O presidente da cooperativa entre 1988 e 2001,
Roberto Vieira de Souza, atribui a crise financeira à conjuntura
econômica do País nos anos 90, com juros altos, escassez de crédito
e queda na cotação do café. Além disso, segundo ele, a diretoria da
Coomam foi iludida pela promessa de dinheiro do Recoop, linha de
crédito do governo federal para sanear as cooperativas. Ele negou o
desaparecimento de café e a compra de títulos públicos podres, mas
admitiu erros na administração da cooperativa. "No sufoco, a gente
acaba fazendo besteira, sim", disse.
O gerente financeiro da Coomam, Pedro de Almeida
Machado, disse que não participou da compra de papéis do governo e
garantiu que a cooperativa não teve prejuízos com cheques
devolvidos. A CPI também ouviu o comerciante Alfredo Eduardo Elias
Gonçalves, que diz ter feito uma permuta de títulos públicos com a
Coomam. Nessa troca, ele alega que a cooperativa ficou com papéis de
valor maior e lhe pagou a diferença em dinheiro, mas nega que tenha
levado vantagem na transação. Hoje a validade desses papéis, que
foram comprados pela cooperativa por R$ 600 mil, está sendo
contestada na Justiça.
Quem também vendeu títulos podres para a Coomam foi
o empresário Aquiles Caetano, que já foi investigado pela CPI do
Narcotráfico e já foi processado por estelionato e formação de
quadrilha no Rio Grande do Sul. Candidato a prefeito de Muzambinho,
Aquiles garante que os papéis tinham liquidez no mercado na época.

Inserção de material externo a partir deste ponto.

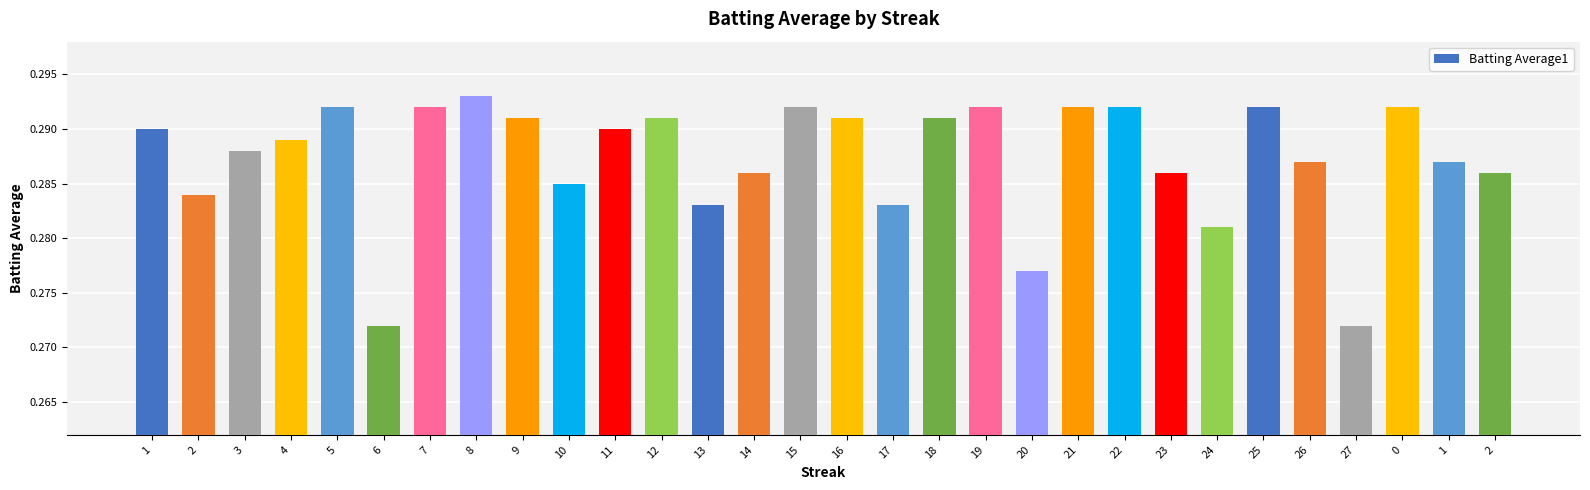

Which category has the highest value across all series?

8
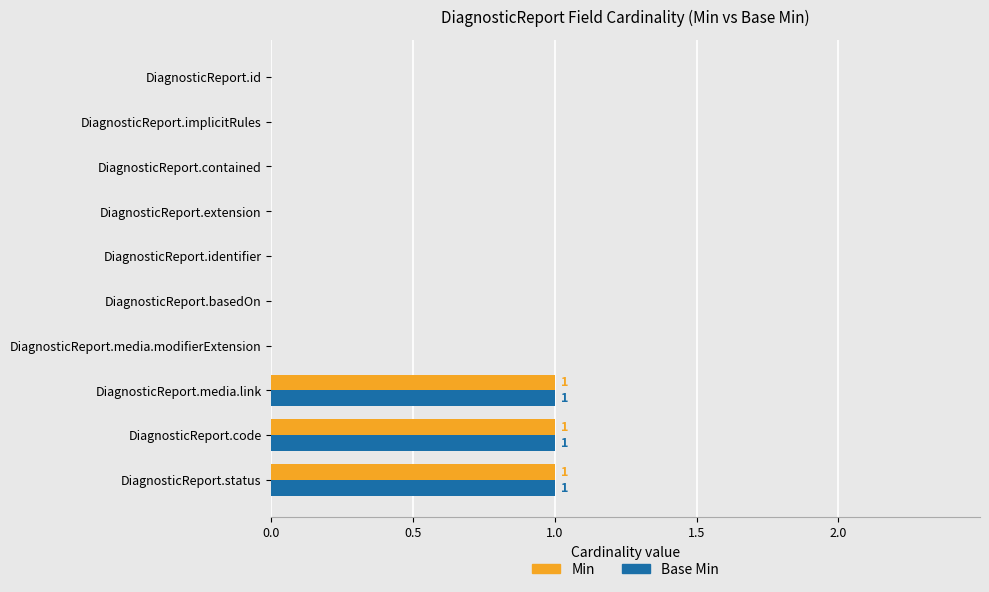

What is the sum of all Base Min values?

3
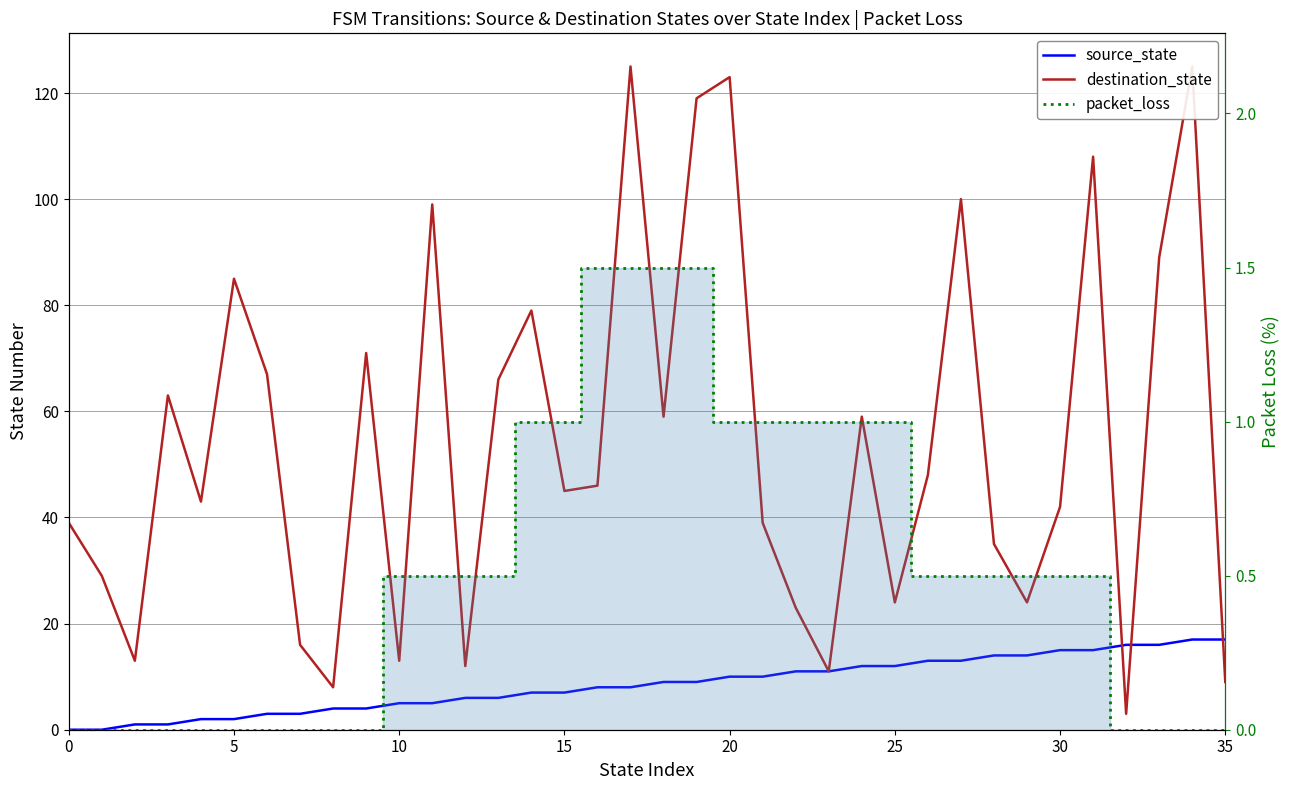

Which series has the largest range (max minus min)?

destination_state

Disse também que as centenas de cheques sem fundo que ele trocou na
Coomam não causaram prejuízo à cooperativa.
Deputados criticam má administração
O deputado Rogério Correia (PT) criticou a
diretoria da Coomam. "Os agricultores não sabiam nada de dívida
pública e ficaram à mercê da diretoria. Essa verdade é de indignar
qualquer um", disse. O deputado Sargento Rodrigues (PDT) também
condenou a desastrosa administração da cooperativa. "Os diretores
agiram de forma descuidada e criminosa. Parece que eles não estavam
preocupados com o dinheiro dos produtores rurais", afirmou. O
presidente da CPI, deputado Sebastião Navarro Vieira (PFL), se disse
incrédulo com as irregularidades apontadas e lembrou o prejuízo que
a falência da Coomam trouxe para a economia de Muzambinho.

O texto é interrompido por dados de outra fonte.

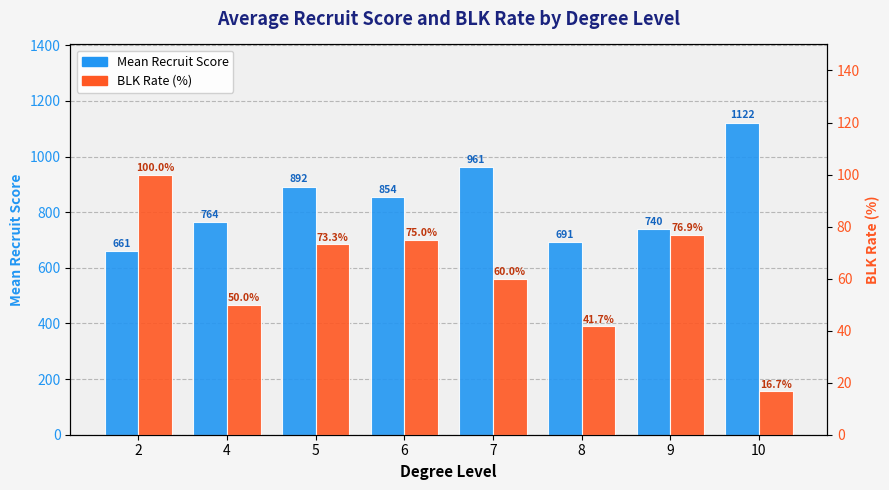

Which series changed the most between 2 and 5?

Mean Recruit Score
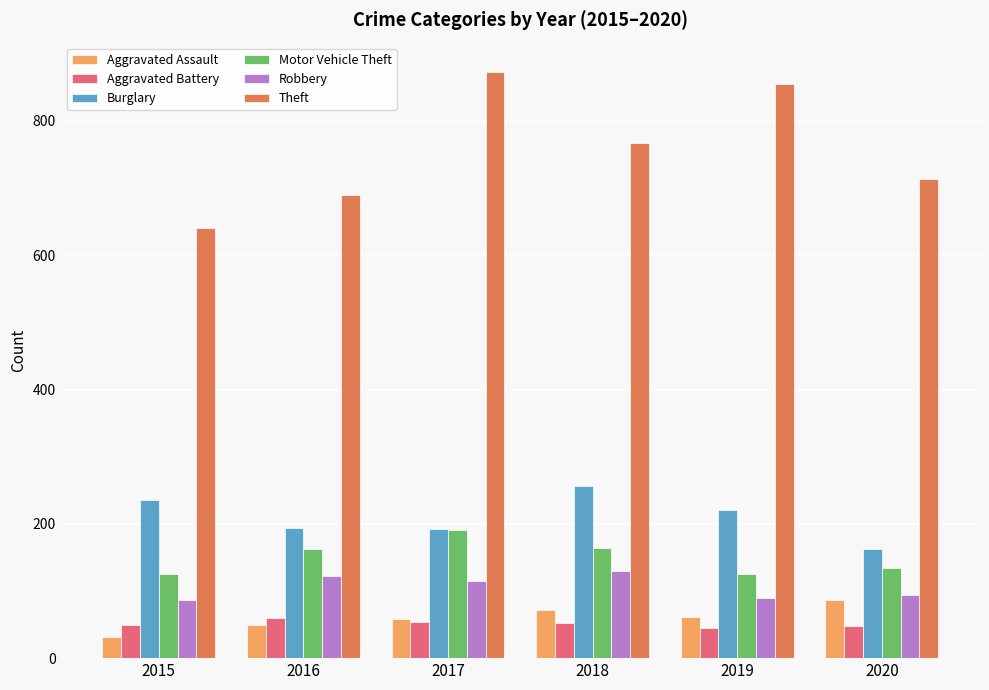

At which category does the chart reach its peak across all series?

2017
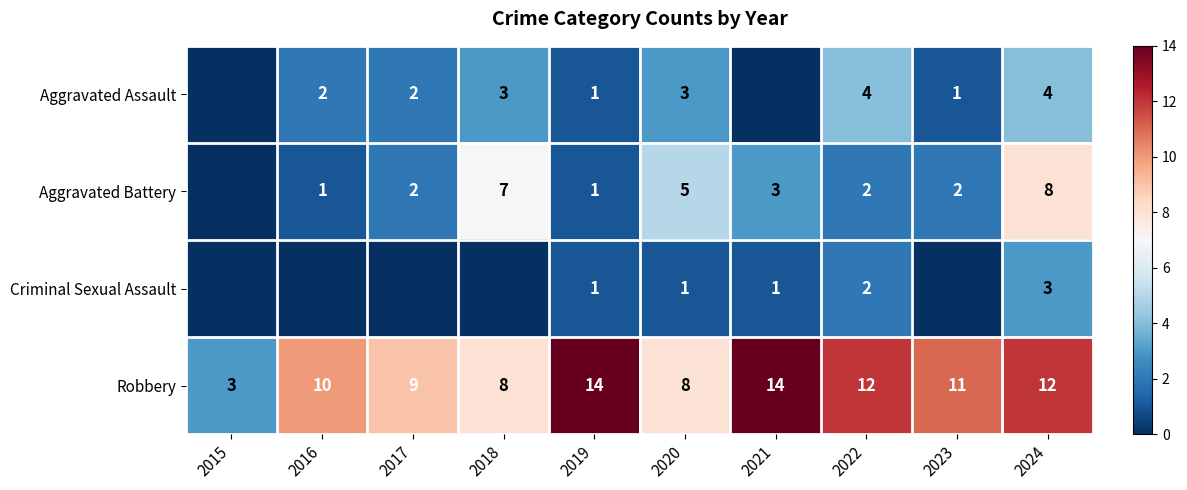

What is the spread (max minus min) of values at 2022?

10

Foram aprovados requerimentos do deputado Sargento
Rodrigues, convidando o liqüidante da Coomam, Cezário Baptista, e o
promotor Paulo Delicole para comparecerem à Assembléia e prestarem
mais esclarecimentos à comissão, e pedindo ao primeiro cópias de
todos os cheques recebidos pela cooperativa, para subsidiar os
trabalhos da comissão. O deputado Rogério Correia também teve um
requerimento aprovado, que pede proteção policial para o liqüidante
da Coomam.
Presenças - Participaram da
reunião os deputados Sebastião Navarro Vieira (PFL), presidente;
Sargento Rodrigues (PDT), vice; Rogério Correia (PT), relator; Fábio
Avelar (PTB), Antônio Júlio (PMDB) e a deputada Maria Olívia (PSDB).
Também estiveram presentes o prefeito de Muzambinho, Sérgio Arlindo
Paolielo; os delegados de polícia João Simões de Almeida Júnior e
Samir Vicente Ribeiro; o representante da Associação dos
Cafeicultores Lesados pela Coomam, José Francisco Paccilo; e o
ex-corretor de café da Coomam, Alcindo Campos Filho.